Ryan Weil Ryan Weil - 1 month ago 7
C# Question

Find String Between To Identical Control Separators?

I'm reading from a file, and need to find a string that is encapsulated by two identical non-ascii values/control seperators, in this case 'RS'

Image in Notepad++

How would I go about doing this? Would I need some form of regex?

Answer

RS stands for Record Separator, and it has a value of 30 (or 0x1E in hexadecimal). You can use this regular expression:

\x1E([\w\s]*?)\x1E

That matches the RS, then matches any letter, number or space, and then again the RS. The ? is to make the regex match as less characters as possible, in case there are more RS characters afterwards.

If you prefer not to match numbers, you could use [a-zA-Z\s] instead of [\w\s].

Example:

string fileContents = "Something \u001Eyour string\u001E more things \u001Eanother text\u001E end.";
MatchCollection matches = Regex.Matches(fileContents, @"\x1E([\w\s]*?)\x1E");

if (matches.Count == 0)
    return; // Not found, display an error message and exit.
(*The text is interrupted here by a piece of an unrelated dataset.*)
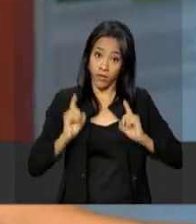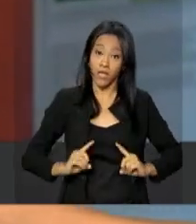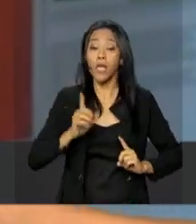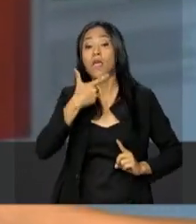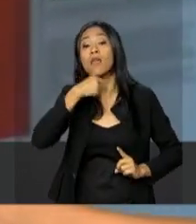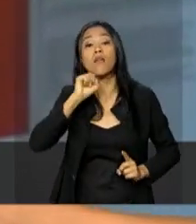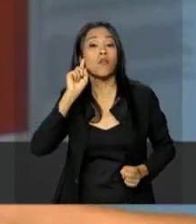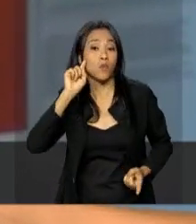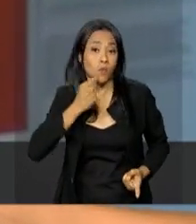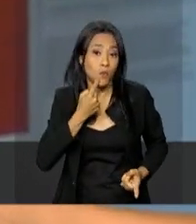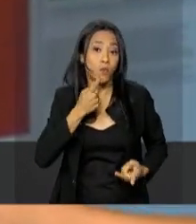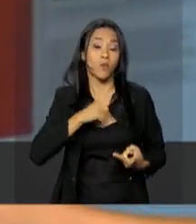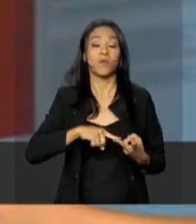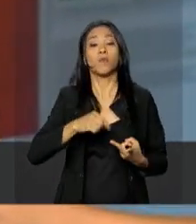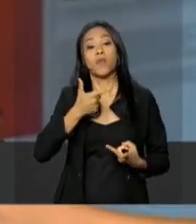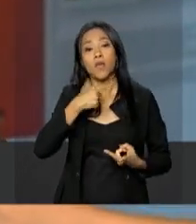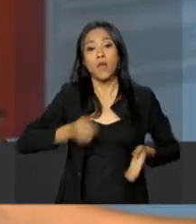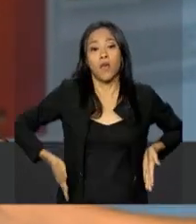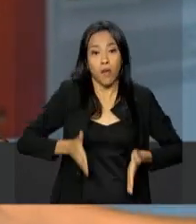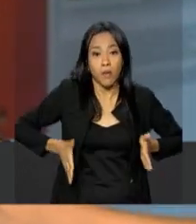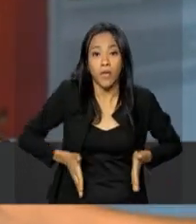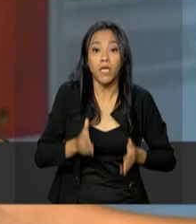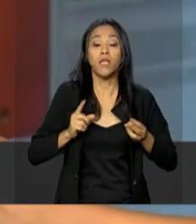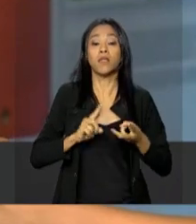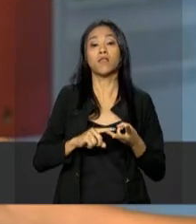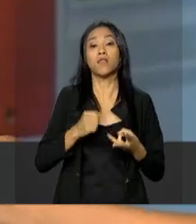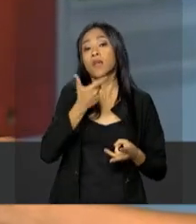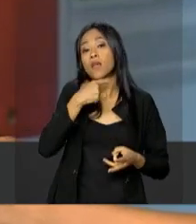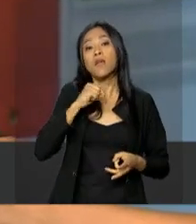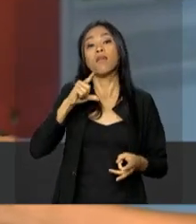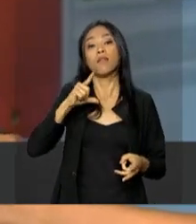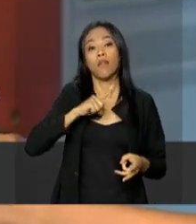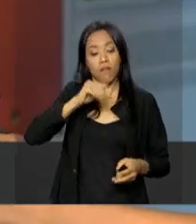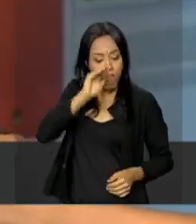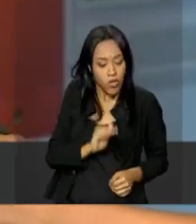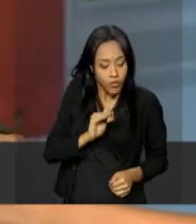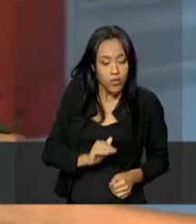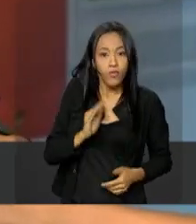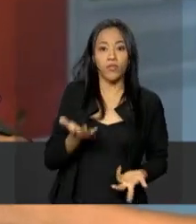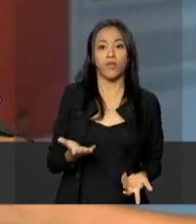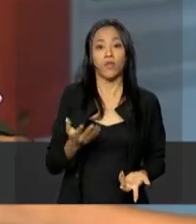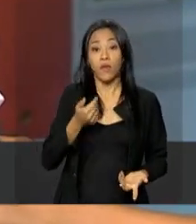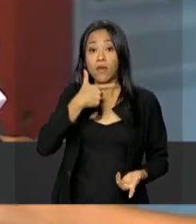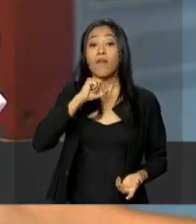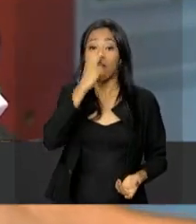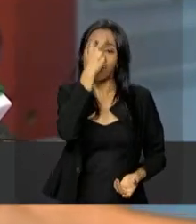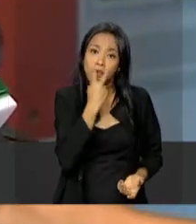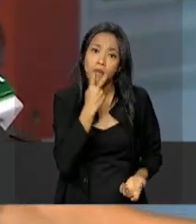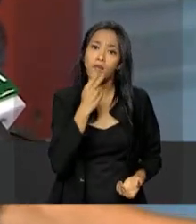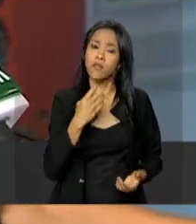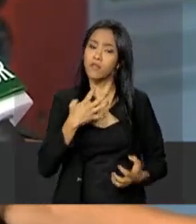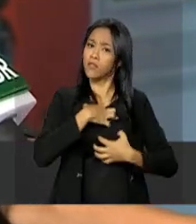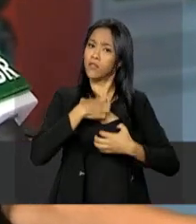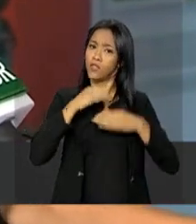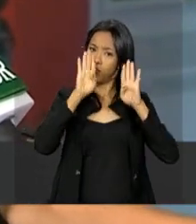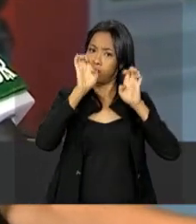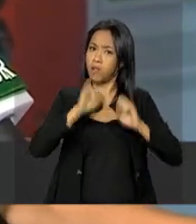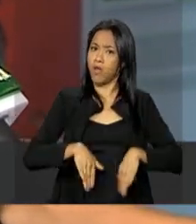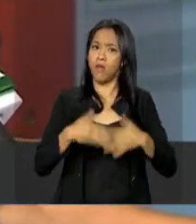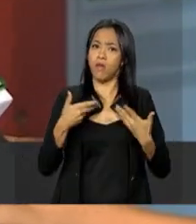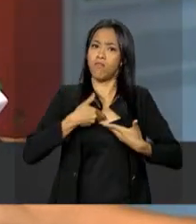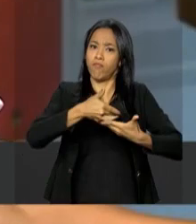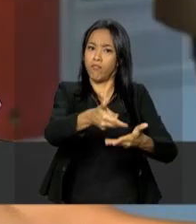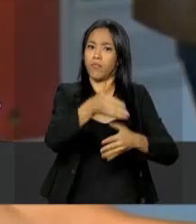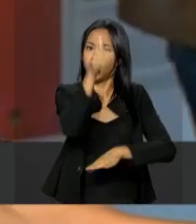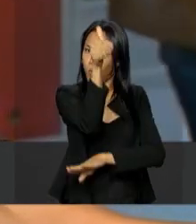quem é cadeirante, a quem tem baixa estatura, a quem é cego, estar bem recebido dentro do desenho universal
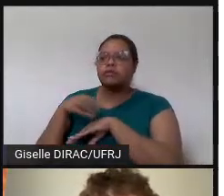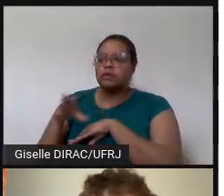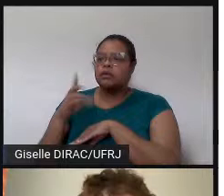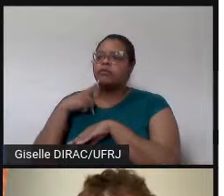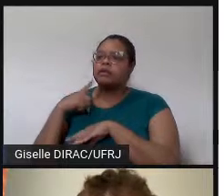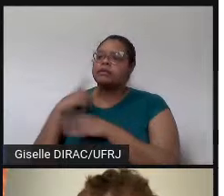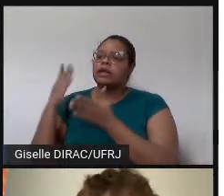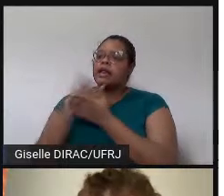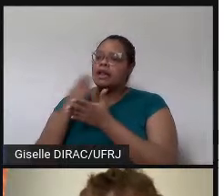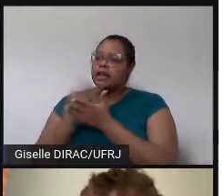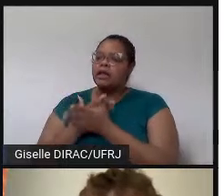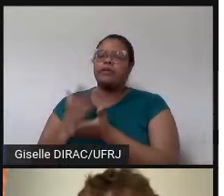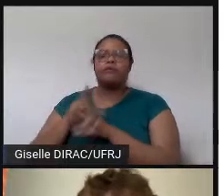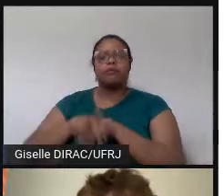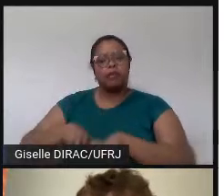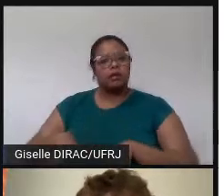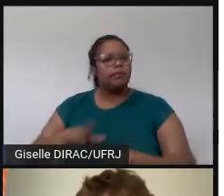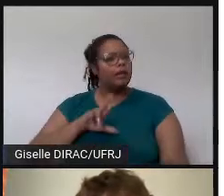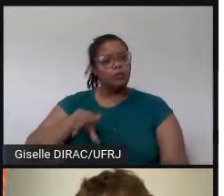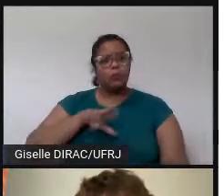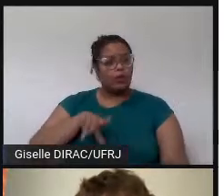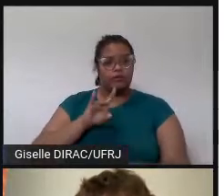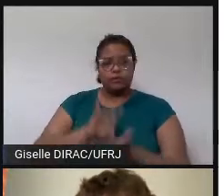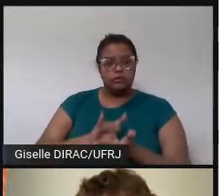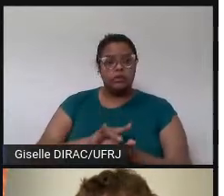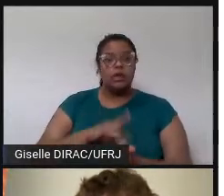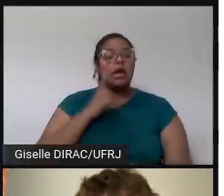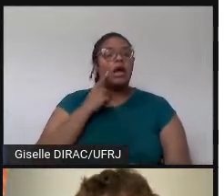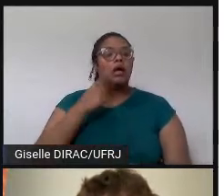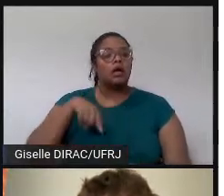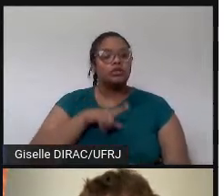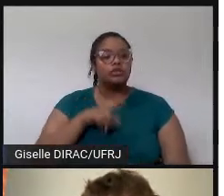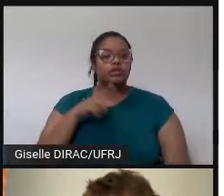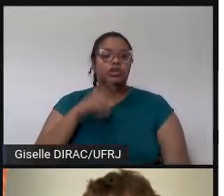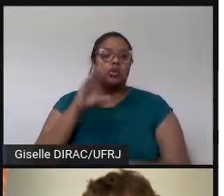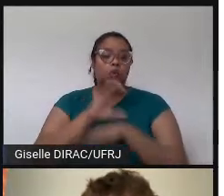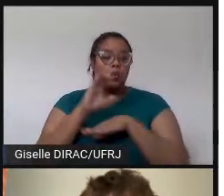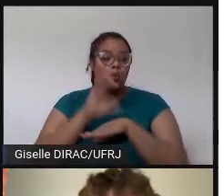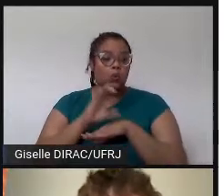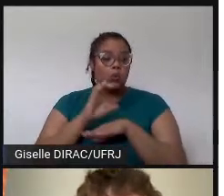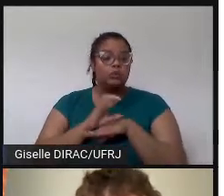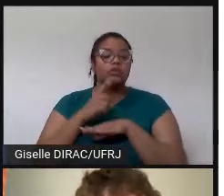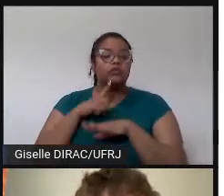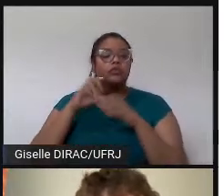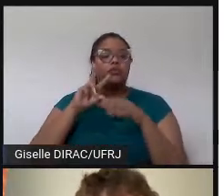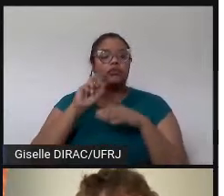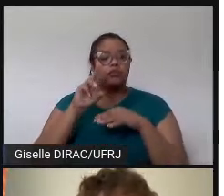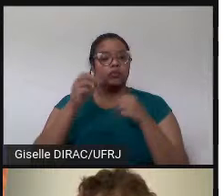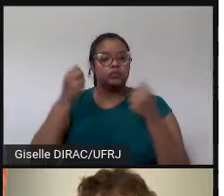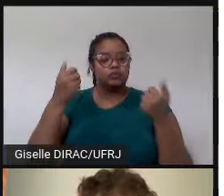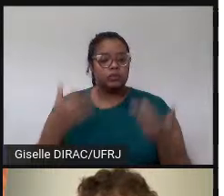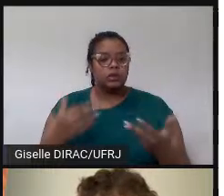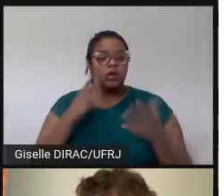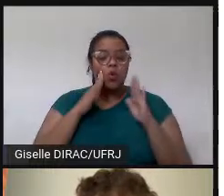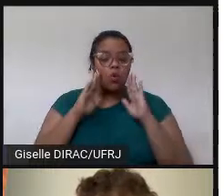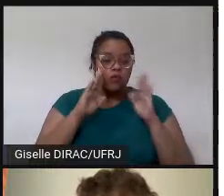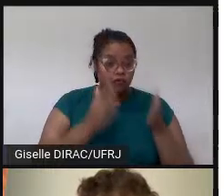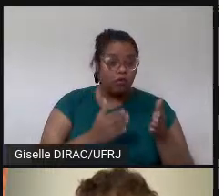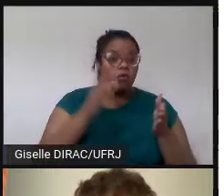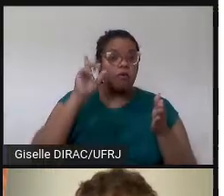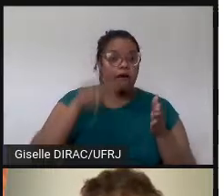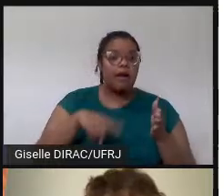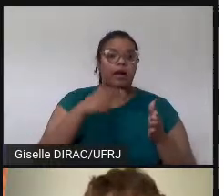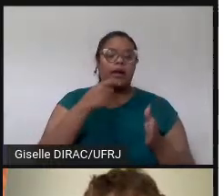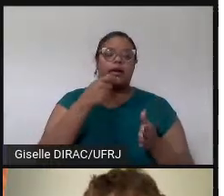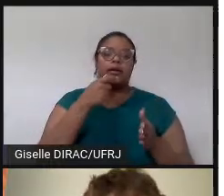ter livro didático, e na verdade não é bem isso. Nós montamos cursos, que nem eu vou explicar, é com foco no inglês acadêmico.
foreach (Match match in matches)
{
    if (match.Groups.Count > 1)
        Console.WriteLine(match.Groups[1].Value);
}

As you can see, you get a collection of Match, and each match.Value will have the whole matched string including the separators. match.Groups will have all matched groups, being the first one again the whole matched string (that's by default) and then each of your groups (those between parenthesis). In this case, you only have one in your regex, so you just need the second one on that list.